How severe does this issue affect your experience of using Ray?

  • High: It blocks me to complete my task.

Heya, I have a custom environment built in Unity. In Unity, I use ML-Agents, which also provides an Academy.Instance.StatsRecorder to track custom data in the environment. This is how I was hoping this would work:

    from mlagents_envs.side_channel.environment_parameters_channel import EnvironmentParametersChannel
    from mlagents_envs.side_channel.stats_side_channel import StatsSideChannel
    
    env_setup_channel = EnvironmentParametersChannel()
    env_setup_channel .set_float_parameter("training", 1)

    # This is what I'm interested in:
    stats_channel = StatsSideChannel()

    tune.register_env(
        "unity3d",
        lambda c: CustomEnv(
            file_name=FILE_NAME,
            no_graphics=True,
            episode_horizon=EPISODE_HORIZON,
            side_channel=[env_setup_channel, stats_channel],
        ),
    )

The env_setup_channel is passing parameters to the Unity environment, which works well when I use RLLibs tune.Tuner to run training:

    results = tune.Tuner(
        "PPO",
        param_space=config.to_dict(),
        run_config=air.RunConfig(
            stop=stop,
            verbose=2,
            checkpoint_config=air.CheckpointConfig(
                checkpoint_frequency=5,
                checkpoint_at_end=True,
            ),
        ),
    ).fit()

However I was expecting for the stats that I’m adding to my Academy.Instance.StatsRecorder in the Unity environment, would show up when I open the training results in tensorboard. (this is the behaviour in Unitys ML-Agents)

Am I missing something? Maybe sven1977 has an idea? Thank you!

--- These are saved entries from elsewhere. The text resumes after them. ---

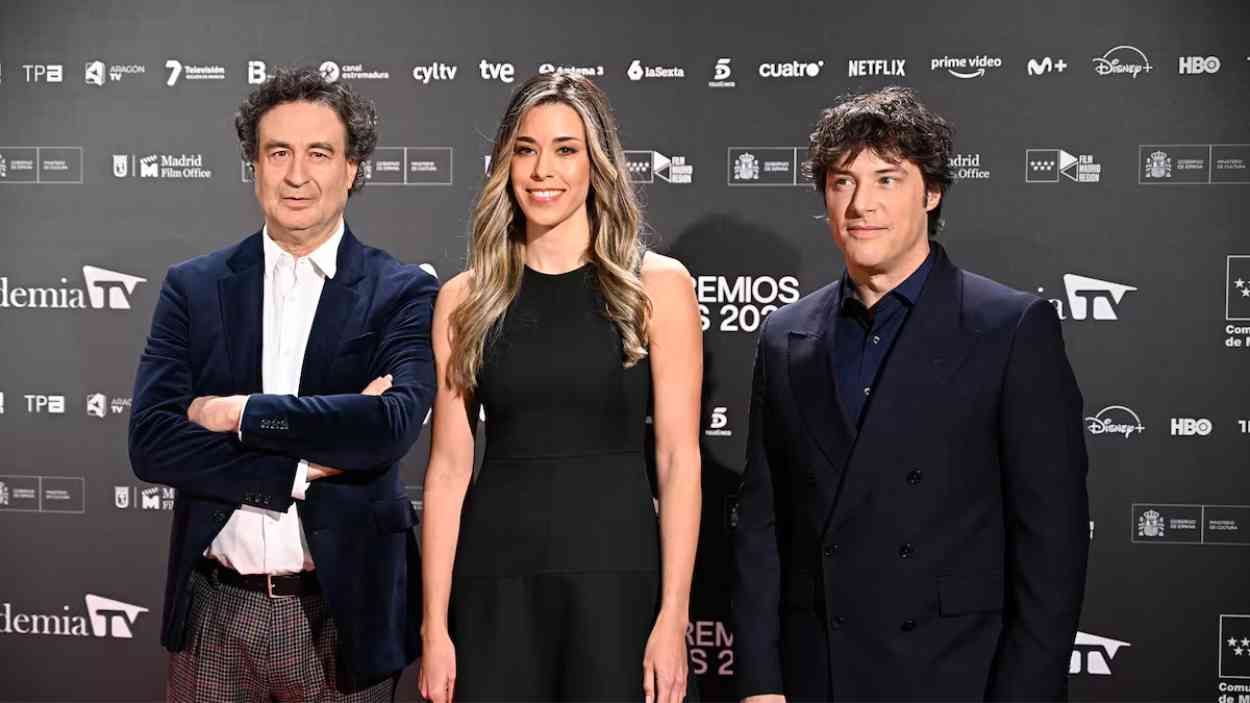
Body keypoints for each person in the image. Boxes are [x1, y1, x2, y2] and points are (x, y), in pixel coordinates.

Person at [731, 87, 1090, 702]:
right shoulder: (786, 335)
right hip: (821, 675)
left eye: (887, 180)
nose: (861, 204)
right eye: (842, 182)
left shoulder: (1010, 328)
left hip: (957, 675)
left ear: (931, 192)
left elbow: (1051, 543)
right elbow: (762, 527)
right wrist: (761, 684)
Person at [128, 65, 438, 702]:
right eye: (278, 153)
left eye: (319, 153)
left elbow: (387, 427)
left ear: (352, 168)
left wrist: (237, 413)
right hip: (214, 611)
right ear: (254, 165)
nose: (297, 175)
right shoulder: (193, 286)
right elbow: (152, 442)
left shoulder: (403, 291)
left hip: (342, 617)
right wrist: (298, 469)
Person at [417, 72, 702, 703]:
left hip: (618, 587)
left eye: (566, 149)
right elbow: (448, 469)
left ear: (597, 163)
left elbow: (678, 460)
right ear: (505, 163)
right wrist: (435, 626)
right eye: (526, 149)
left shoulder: (657, 287)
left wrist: (673, 616)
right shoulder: (464, 300)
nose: (543, 170)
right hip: (495, 588)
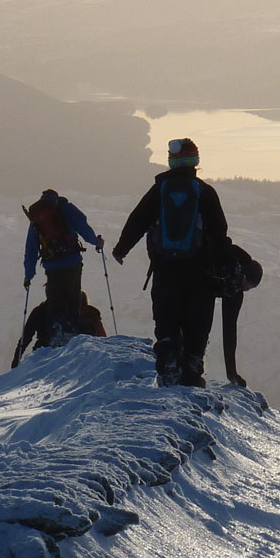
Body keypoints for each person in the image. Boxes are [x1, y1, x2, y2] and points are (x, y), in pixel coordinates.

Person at [112, 138, 230, 387]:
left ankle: (168, 359)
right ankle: (192, 366)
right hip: (200, 271)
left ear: (171, 160)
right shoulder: (205, 192)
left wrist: (121, 248)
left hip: (165, 268)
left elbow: (138, 219)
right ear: (195, 161)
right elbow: (219, 232)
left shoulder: (160, 190)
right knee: (197, 319)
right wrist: (222, 267)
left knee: (166, 316)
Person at [23, 188, 104, 340]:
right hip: (72, 263)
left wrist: (29, 275)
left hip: (52, 267)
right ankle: (71, 332)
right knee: (73, 299)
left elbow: (31, 248)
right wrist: (96, 241)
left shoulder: (36, 218)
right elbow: (83, 227)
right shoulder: (66, 208)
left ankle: (55, 333)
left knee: (55, 302)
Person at [212, 244, 263, 387]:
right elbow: (229, 331)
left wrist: (231, 373)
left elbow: (229, 330)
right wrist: (232, 373)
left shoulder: (227, 256)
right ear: (247, 278)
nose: (246, 290)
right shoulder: (235, 286)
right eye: (249, 286)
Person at [11, 292, 106, 368]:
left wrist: (16, 361)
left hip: (42, 355)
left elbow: (26, 337)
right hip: (82, 358)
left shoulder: (40, 311)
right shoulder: (90, 313)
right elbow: (102, 338)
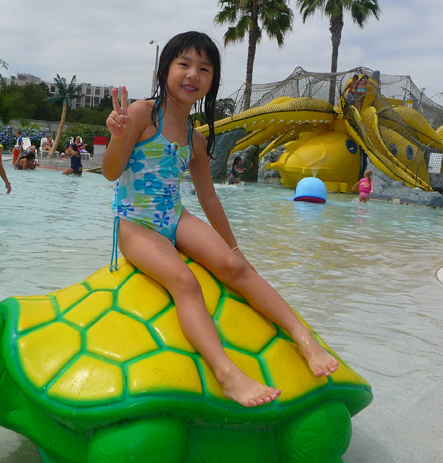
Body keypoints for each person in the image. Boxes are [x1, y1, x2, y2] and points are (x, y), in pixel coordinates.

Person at [102, 31, 338, 408]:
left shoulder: (195, 139)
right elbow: (110, 174)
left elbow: (209, 198)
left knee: (235, 267)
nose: (192, 74)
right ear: (165, 70)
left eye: (204, 68)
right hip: (134, 223)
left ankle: (302, 336)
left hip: (174, 215)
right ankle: (227, 375)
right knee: (185, 281)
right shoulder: (141, 114)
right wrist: (118, 136)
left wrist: (235, 248)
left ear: (212, 81)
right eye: (184, 64)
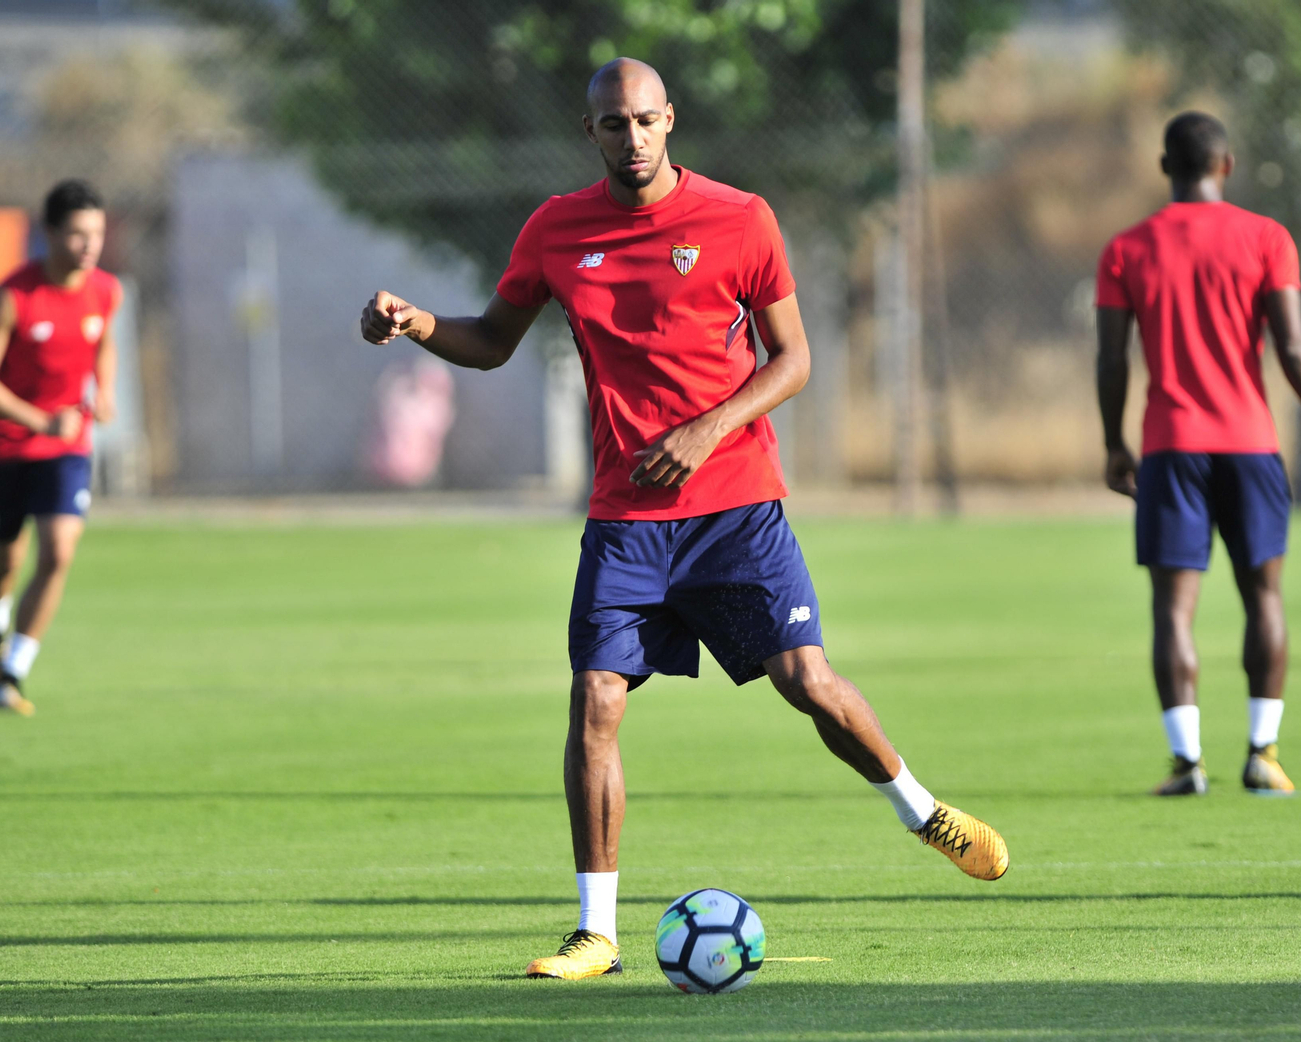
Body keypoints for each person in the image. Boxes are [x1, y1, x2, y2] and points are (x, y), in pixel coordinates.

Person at [360, 58, 1009, 980]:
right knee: (595, 700)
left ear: (671, 120)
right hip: (626, 520)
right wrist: (419, 322)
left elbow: (792, 359)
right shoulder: (555, 229)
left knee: (808, 682)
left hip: (735, 508)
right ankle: (597, 933)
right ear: (590, 133)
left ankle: (923, 811)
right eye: (613, 124)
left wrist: (707, 430)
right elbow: (494, 342)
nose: (631, 138)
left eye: (645, 120)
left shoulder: (740, 219)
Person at [1094, 112, 1301, 797]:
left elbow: (1112, 358)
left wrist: (1114, 442)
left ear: (1164, 167)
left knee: (1174, 610)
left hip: (1171, 446)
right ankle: (1264, 755)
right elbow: (1293, 345)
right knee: (1263, 596)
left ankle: (1187, 764)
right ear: (1226, 165)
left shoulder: (1126, 248)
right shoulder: (1267, 238)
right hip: (1250, 445)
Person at [0, 179, 120, 716]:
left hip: (66, 447)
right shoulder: (14, 298)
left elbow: (103, 343)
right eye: (77, 233)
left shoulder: (106, 291)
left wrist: (106, 390)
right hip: (2, 447)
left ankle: (12, 672)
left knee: (58, 551)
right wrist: (38, 420)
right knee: (6, 558)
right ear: (50, 233)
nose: (89, 244)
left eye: (97, 233)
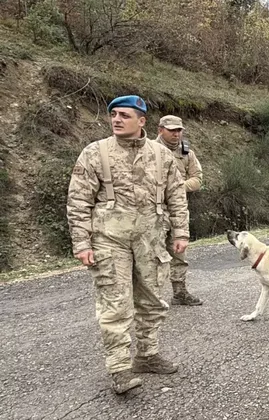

I just found out how to do it:

  1. Create a custom callback:
from ray.rllib.algorithms.callbacks import DefaultCallbacks

class CustomMetricsCallback(DefaultCallbacks):
    def on_episode_end(self, worker, base_env, policies, episode, **kwargs):
        unity_env = base_env.get_sub_environments()[0]
        stats_side_channel = unity_env.stats_channel.stats

        for key, metric in stats_side_channel.items():
            episode.custom_metrics[key] = sum([value[0] for value in metric]) / len(
                metric
            )
  1. Then add it to the config:
config = (
    PPOConfig()
    ...
    .callbacks(CustomMetricsCallback)
)